# Need aLeadscrew for a Craftsman 101.27440



## joebiplane (Feb 17, 2013)

I have a friend who needs to purchase a lead-screw for his 12" Craftsman ( NON TIMKEN) 101.27440.  it has a 4" bed and QCGB.
If anyone has a tip on finding one please contact me  joebiplane@comcast.net
Thanks,
Joe


----------



## stevecmo (Feb 17, 2013)

Joe - Have you checked with Joe at Plaza Machinery?  He's always getting new stuff in.


----------



## Rbeckett (Feb 18, 2013)

Have you talked to Steve (jumps4) about where he gets his from when he does CNC conversions.  He gets some really nice omes with balls for a reasonable price and can get them whatever length you need.  Hope this helps.
Bob


----------



## Corm (Feb 18, 2013)

I bought a new lead screw last year for my 12" Craftsman directly from Claussing. I'd watched prices on Ebay for quite a while, and the prices there were almost as much as a new one. I figured with a new one, I wouldn't have to worry about getting one already half wore out...

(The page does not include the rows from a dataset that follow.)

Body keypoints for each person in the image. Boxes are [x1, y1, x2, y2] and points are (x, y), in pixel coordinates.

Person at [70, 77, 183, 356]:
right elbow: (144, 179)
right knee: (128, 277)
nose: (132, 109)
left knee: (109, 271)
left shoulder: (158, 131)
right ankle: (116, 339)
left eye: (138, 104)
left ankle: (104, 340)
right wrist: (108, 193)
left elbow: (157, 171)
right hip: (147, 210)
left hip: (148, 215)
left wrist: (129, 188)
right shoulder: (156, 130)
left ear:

If all else fails, you may consider giving them a call. 

Corm


----------



## joebiplane (Feb 19, 2013)

joebiplane said:


> I have a friend who needs to purchase a lead-screw for his 12" Craftsman ( NON TIMKEN) 101.27440.  it has a 4" bed and QCGB.
> If anyone has a tip on finding one please contact me  joebiplane@comcast.net
> Thanks,
> Joe



My mistake on this one Guys   The Craftsman 12" is a 54" bed   not a 4' as I stated earlier.   I*was _assuming_ when my friend said it was the " SAME AS MY LATHE"


----------



## wa5cab (Feb 19, 2013)

Joe,

Did you ever find out what model and size lathe your friend has?  I meant to point out the day before yesterday that there was an error in your description.  101.27440 is a 12X36 with Timken bearings, not babbit.  It has a QCGB, a 3/4" dia. lead screw, and 3/8" thick ways.  If you haven't yet ID'd it, I can write up a checkpoint list.

Robert D.


----------